Estimated time to read: 2 minutes

Managing multiple chains, tokens, and accounts fragments wallet liquidity for Web3 users. Even with enough assets overall, funds scattered across chains make transacting difficult and require complex, time-consuming conversions.

Chain abstraction lets users access a unified balance across all wallet-linked chains, enabling transactions anywhere. Instead of converting funds first, users specify a clear intent. The protocol collects funds from source chains, shows intent and fees for confirmation, then publishes the intent to solvers. Solvers compete to provide liquidity on the destination chain, and once available, users confirm the transaction. Settlement with solvers happens asynchronously using the collected funds.

As part of setup, devs configure allowances per chain and token. Users approve or reject these allowances. For supported chains and tokens, the protocol uses these allowances to deposit required funds for transactions on the destination chain.

With CA
Arcana's Chain Abstraction

Why Chain Abstraction?

Chain abstraction enables unified balance to simplify and streamline Web3 transactions. It offers:

  • Faster Intent Processing: Enables quick and seamless transaction execution across chains.
  • Unified Liquidity: Provides a consolidated view of user assets across wallet-linked chains with no asset bridging.
  • Simplified UX: Removes multi-step hurdles for a seamless experience for users.
  • Streamlined DX: Developers can add unified balances to dApps with minimal changes and no smart contract updates for new chains.

Cross-Chain Chain Abstraction (CCA)

Chain abstraction lets users spend a single token type (like USDT) across source chains using a unified balance. They can then use that balance on any destination chain—still as USDT.

Cross-chain Chain Abstraction (CCA) takes it further. Users can now combine multiple token types (like USDT, USDC) into one unified balance across chains—and spend it as any supported token (USDT, USDC, etc.) on any destination chain.

The cross-chain chain abstraction is atomic in nature. It involves multiple source chains and token types and batches transactions. If any one sub-transaction fails, the entire cross-chain transaction fails.

Cross-chain CA transactions do not have any overheads as compared to the basic chain abstracted transactions. These may be marginally faster than the basic chain abstracted transactions (single token type).

Pectra Support

By default, Cross-Chain Abstraction (CCA) kicks in automatically for transactions between source chains that support Pectra.

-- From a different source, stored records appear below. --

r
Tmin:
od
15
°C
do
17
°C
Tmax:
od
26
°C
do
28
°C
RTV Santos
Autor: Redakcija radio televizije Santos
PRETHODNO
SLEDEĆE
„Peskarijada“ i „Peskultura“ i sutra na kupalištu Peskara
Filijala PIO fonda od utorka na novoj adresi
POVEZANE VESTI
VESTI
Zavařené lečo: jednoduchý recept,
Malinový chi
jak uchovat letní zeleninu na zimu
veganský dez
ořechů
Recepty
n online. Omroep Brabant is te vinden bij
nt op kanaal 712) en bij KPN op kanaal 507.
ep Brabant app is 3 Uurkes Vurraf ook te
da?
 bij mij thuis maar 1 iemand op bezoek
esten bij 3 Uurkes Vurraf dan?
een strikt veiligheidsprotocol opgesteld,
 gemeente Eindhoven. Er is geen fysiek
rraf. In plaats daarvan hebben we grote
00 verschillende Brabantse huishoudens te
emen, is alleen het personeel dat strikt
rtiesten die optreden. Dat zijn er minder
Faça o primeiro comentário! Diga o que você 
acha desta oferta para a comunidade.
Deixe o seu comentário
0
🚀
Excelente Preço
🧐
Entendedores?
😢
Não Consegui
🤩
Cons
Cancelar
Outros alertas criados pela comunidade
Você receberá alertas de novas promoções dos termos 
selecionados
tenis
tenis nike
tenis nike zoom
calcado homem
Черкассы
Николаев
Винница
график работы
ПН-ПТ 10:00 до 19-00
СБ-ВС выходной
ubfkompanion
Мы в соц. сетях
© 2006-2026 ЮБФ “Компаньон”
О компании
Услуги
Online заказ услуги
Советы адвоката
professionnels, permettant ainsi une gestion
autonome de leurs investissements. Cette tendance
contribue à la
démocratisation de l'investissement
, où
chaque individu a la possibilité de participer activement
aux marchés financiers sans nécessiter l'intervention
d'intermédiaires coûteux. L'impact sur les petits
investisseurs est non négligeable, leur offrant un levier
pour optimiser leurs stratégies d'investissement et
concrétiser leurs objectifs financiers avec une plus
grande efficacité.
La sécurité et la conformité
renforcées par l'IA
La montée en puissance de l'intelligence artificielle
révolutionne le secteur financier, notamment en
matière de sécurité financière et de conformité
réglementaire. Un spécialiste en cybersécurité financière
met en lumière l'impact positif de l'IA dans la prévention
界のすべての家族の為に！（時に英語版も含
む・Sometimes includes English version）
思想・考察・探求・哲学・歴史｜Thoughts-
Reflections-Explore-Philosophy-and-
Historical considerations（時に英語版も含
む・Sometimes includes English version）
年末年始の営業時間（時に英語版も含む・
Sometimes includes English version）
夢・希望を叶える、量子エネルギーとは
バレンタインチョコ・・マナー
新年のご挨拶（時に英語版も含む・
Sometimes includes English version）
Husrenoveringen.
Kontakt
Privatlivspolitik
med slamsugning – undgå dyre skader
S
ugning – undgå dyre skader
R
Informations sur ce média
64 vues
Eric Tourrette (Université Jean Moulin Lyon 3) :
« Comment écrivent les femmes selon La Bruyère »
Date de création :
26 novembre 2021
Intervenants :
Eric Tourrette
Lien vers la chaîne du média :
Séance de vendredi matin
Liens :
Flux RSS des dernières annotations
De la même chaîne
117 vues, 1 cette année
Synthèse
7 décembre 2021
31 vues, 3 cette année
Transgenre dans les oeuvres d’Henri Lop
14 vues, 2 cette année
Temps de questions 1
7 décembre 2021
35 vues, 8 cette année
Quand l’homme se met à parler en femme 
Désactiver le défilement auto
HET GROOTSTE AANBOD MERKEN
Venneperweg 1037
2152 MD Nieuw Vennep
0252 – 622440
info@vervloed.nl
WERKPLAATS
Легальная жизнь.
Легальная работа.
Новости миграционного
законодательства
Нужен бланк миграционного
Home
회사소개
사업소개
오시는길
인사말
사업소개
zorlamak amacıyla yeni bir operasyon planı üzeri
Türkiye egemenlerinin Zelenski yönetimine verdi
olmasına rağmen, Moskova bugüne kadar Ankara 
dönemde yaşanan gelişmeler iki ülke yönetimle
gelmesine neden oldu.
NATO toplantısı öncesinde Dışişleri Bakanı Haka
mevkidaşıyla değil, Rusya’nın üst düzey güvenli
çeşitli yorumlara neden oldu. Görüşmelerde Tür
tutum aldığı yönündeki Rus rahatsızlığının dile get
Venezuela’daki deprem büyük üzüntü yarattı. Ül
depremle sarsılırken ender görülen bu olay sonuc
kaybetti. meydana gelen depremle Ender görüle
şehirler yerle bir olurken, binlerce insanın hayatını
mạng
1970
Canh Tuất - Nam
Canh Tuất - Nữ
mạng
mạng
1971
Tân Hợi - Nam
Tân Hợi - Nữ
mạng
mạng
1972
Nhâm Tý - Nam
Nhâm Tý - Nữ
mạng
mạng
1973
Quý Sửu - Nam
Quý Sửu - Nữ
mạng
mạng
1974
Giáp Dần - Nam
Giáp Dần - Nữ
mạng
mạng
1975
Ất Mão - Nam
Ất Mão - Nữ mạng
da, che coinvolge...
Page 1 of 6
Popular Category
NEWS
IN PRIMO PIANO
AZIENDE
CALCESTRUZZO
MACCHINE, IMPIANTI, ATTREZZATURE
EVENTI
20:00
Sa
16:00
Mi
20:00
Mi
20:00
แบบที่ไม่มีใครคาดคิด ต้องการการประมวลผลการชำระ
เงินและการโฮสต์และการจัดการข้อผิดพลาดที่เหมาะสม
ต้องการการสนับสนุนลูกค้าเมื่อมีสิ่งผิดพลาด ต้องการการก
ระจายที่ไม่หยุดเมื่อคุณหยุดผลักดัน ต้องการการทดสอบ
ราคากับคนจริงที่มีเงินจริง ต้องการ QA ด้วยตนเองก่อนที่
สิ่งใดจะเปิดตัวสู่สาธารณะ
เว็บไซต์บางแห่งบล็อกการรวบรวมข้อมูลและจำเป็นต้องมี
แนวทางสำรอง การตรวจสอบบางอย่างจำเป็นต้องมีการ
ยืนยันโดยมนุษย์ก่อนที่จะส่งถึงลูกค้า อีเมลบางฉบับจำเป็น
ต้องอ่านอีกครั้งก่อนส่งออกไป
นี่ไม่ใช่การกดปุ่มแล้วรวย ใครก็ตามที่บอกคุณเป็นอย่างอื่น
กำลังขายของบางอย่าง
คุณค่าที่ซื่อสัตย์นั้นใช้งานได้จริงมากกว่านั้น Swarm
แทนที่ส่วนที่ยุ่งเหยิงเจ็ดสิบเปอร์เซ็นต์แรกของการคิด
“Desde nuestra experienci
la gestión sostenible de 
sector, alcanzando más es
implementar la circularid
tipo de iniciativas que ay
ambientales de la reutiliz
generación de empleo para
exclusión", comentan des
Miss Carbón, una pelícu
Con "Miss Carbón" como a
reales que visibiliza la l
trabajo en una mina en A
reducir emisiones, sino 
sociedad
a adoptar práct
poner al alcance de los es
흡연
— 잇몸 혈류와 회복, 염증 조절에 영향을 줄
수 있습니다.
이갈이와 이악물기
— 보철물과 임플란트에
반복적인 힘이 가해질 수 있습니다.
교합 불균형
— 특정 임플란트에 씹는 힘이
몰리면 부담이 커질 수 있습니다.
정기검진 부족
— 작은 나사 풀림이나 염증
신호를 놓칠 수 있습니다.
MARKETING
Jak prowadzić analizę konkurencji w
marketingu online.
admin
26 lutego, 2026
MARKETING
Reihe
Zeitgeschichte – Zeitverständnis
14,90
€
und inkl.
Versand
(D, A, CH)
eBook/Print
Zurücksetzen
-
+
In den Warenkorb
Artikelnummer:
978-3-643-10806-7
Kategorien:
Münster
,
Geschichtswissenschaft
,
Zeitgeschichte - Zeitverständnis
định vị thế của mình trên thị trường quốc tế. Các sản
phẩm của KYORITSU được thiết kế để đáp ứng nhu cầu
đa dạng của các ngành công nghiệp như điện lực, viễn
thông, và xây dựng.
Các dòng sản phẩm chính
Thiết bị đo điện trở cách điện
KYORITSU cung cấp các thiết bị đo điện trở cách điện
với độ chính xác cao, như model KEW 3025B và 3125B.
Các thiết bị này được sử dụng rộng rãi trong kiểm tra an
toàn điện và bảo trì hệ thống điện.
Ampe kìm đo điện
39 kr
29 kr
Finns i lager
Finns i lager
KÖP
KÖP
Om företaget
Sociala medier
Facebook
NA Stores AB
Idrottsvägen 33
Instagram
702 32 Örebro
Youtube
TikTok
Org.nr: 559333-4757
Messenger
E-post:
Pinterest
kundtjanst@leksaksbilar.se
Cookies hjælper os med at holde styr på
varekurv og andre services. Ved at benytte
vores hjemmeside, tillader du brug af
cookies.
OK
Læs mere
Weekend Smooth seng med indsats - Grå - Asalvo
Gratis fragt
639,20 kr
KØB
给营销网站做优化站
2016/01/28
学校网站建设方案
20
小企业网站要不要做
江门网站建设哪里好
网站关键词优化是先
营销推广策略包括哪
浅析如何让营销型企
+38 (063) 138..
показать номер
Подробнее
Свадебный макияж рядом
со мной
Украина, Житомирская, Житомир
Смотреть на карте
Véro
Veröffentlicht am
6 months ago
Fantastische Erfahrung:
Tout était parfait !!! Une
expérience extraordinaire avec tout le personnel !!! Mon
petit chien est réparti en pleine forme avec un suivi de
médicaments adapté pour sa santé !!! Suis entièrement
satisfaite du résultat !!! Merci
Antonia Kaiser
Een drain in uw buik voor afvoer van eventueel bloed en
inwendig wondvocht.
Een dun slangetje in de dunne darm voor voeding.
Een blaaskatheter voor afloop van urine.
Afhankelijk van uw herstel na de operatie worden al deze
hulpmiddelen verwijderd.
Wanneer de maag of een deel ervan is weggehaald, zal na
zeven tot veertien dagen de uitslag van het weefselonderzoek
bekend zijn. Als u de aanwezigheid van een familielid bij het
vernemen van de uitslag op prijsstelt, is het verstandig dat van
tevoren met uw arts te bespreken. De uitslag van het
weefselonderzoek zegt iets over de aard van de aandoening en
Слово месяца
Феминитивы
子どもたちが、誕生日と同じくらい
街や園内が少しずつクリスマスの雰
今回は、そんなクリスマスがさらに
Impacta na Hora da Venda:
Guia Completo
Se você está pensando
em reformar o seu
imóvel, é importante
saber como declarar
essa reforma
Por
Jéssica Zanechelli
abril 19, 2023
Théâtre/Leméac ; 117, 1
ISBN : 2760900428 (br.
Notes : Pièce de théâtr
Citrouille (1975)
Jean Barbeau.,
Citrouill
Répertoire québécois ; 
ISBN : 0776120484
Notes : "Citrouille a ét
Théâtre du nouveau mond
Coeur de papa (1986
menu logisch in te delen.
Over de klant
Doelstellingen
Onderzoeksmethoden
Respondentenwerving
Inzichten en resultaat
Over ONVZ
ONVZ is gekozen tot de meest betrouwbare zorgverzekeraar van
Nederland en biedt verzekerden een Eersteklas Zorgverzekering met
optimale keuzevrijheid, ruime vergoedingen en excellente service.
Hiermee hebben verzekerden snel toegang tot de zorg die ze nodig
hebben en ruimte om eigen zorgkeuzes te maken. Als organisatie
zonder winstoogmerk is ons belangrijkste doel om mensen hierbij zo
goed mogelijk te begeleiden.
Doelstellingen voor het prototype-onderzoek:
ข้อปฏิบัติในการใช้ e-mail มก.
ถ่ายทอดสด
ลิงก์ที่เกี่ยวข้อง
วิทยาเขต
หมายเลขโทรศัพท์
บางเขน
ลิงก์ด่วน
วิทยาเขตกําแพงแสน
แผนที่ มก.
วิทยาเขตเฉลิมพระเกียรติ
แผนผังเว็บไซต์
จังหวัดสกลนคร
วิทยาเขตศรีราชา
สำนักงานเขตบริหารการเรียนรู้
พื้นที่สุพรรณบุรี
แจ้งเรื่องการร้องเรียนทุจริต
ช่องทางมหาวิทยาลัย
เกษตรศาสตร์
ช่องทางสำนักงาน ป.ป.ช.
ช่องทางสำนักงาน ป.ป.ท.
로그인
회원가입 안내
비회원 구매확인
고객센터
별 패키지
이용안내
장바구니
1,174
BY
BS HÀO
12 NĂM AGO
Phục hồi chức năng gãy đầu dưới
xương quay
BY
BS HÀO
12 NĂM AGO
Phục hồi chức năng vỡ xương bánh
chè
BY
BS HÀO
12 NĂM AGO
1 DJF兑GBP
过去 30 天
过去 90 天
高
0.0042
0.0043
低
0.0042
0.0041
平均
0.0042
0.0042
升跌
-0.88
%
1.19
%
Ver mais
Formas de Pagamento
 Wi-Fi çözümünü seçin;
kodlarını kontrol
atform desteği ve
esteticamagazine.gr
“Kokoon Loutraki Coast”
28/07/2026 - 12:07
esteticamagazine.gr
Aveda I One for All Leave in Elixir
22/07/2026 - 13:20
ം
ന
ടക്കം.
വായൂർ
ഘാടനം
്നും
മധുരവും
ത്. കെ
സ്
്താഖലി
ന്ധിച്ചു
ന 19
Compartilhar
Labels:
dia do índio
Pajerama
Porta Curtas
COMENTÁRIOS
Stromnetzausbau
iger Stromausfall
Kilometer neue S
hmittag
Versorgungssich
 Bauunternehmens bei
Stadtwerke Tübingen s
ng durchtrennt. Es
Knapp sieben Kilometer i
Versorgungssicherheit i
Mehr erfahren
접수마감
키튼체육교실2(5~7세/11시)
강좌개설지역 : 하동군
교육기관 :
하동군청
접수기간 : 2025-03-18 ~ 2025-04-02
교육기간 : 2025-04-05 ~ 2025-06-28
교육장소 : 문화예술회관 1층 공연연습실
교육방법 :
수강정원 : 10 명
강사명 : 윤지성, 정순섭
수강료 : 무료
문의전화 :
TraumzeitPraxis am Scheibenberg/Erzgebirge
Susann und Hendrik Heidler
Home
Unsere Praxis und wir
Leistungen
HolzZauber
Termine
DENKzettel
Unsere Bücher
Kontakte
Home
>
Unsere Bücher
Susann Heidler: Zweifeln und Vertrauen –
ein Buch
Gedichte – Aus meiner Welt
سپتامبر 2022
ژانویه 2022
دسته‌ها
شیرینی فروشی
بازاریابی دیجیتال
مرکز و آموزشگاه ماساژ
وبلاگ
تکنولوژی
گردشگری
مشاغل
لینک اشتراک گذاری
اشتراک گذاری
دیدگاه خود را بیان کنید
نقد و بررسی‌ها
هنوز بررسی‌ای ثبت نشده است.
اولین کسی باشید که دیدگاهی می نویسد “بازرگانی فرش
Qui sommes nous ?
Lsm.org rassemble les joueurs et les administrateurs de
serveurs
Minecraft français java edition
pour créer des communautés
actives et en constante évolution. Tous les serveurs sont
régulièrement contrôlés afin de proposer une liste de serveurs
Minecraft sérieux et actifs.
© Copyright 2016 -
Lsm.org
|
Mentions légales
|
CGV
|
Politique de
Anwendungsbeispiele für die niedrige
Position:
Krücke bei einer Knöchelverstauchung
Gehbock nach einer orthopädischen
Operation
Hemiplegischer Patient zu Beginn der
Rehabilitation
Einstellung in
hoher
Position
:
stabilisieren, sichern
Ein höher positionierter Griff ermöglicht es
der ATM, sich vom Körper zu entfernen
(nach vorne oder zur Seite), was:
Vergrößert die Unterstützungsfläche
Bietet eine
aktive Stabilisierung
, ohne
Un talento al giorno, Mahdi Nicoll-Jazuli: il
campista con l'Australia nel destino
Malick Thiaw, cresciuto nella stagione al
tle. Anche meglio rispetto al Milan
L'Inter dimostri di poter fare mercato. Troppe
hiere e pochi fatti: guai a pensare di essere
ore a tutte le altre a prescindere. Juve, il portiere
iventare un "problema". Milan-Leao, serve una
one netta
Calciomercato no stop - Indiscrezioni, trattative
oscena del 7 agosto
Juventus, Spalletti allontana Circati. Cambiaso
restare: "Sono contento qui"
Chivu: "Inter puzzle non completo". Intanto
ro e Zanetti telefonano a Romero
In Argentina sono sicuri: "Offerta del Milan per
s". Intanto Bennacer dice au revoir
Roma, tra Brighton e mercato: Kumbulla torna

If any source chain doesn’t support Pectra, the SDK falls back to basic chain abstraction. This means users can use unified token balance to spend only a single unified token type from the source chains.

The SDK smartly picks between CCA and base chain abstraction based on the source chains in the transaction and their Pectra support. No extra setup is needed by Web3 apps or users.

About Refunds

If a cross-chain CA transaction fails, the user gets a refund equal to the total deposits collected from their EOA across all source chains.

Even if the deposits involved multiple token types, the refund is always in USDC.